Below are some records. Return exactly the lines from the one with "(DAB (3,3'-diaminobenzidine)) staining" to the one with "glioma (high-grade) was", and nothing else.

RAW DATA:
----

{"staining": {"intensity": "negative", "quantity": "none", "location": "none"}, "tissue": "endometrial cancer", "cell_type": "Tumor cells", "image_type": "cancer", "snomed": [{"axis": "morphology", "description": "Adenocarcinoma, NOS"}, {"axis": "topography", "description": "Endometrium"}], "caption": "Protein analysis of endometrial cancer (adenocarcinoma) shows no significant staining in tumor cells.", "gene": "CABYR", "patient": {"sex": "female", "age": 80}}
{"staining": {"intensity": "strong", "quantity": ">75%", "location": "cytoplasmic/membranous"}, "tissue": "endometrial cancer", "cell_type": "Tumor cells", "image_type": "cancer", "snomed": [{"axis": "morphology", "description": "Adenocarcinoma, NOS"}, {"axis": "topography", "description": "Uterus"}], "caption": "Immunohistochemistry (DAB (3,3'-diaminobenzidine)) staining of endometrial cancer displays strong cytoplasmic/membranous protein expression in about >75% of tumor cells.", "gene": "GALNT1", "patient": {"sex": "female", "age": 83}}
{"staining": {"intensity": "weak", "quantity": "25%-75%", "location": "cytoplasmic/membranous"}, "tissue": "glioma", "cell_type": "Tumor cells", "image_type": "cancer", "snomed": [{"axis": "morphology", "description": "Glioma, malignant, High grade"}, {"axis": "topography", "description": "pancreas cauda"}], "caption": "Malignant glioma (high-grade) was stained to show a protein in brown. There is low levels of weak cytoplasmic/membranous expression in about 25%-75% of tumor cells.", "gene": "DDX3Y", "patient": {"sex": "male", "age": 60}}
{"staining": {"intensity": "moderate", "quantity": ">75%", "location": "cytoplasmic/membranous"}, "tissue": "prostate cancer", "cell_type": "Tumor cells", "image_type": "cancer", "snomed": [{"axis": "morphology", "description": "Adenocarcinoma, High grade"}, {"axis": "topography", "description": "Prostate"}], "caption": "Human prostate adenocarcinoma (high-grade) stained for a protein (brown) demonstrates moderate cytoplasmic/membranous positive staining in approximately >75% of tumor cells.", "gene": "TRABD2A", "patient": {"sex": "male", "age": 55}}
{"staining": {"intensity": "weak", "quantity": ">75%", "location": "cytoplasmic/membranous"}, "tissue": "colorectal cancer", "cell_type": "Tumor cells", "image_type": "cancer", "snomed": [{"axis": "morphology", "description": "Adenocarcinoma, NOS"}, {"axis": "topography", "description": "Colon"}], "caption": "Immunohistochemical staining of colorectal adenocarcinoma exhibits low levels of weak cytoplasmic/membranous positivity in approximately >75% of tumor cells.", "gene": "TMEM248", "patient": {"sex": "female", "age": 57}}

----

EXERCISE RESULT:
{"staining": {"intensity": "strong", "quantity": ">75%", "location": "cytoplasmic/membranous"}, "tissue": "endometrial cancer", "cell_type": "Tumor cells", "image_type": "cancer", "snomed": [{"axis": "morphology", "description": "Adenocarcinoma, NOS"}, {"axis": "topography", "description": "Uterus"}], "caption": "Immunohistochemistry (DAB (3,3'-diaminobenzidine)) staining of endometrial cancer displays strong cytoplasmic/membranous protein expression in about >75% of tumor cells.", "gene": "GALNT1", "patient": {"sex": "female", "age": 83}}
{"staining": {"intensity": "weak", "quantity": "25%-75%", "location": "cytoplasmic/membranous"}, "tissue": "glioma", "cell_type": "Tumor cells", "image_type": "cancer", "snomed": [{"axis": "morphology", "description": "Glioma, malignant, High grade"}, {"axis": "topography", "description": "pancreas cauda"}], "caption": "Malignant glioma (high-grade) was stained to show a protein in brown. There is low levels of weak cytoplasmic/membranous expression in about 25%-75% of tumor cells.", "gene": "DDX3Y", "patient": {"sex": "male", "age": 60}}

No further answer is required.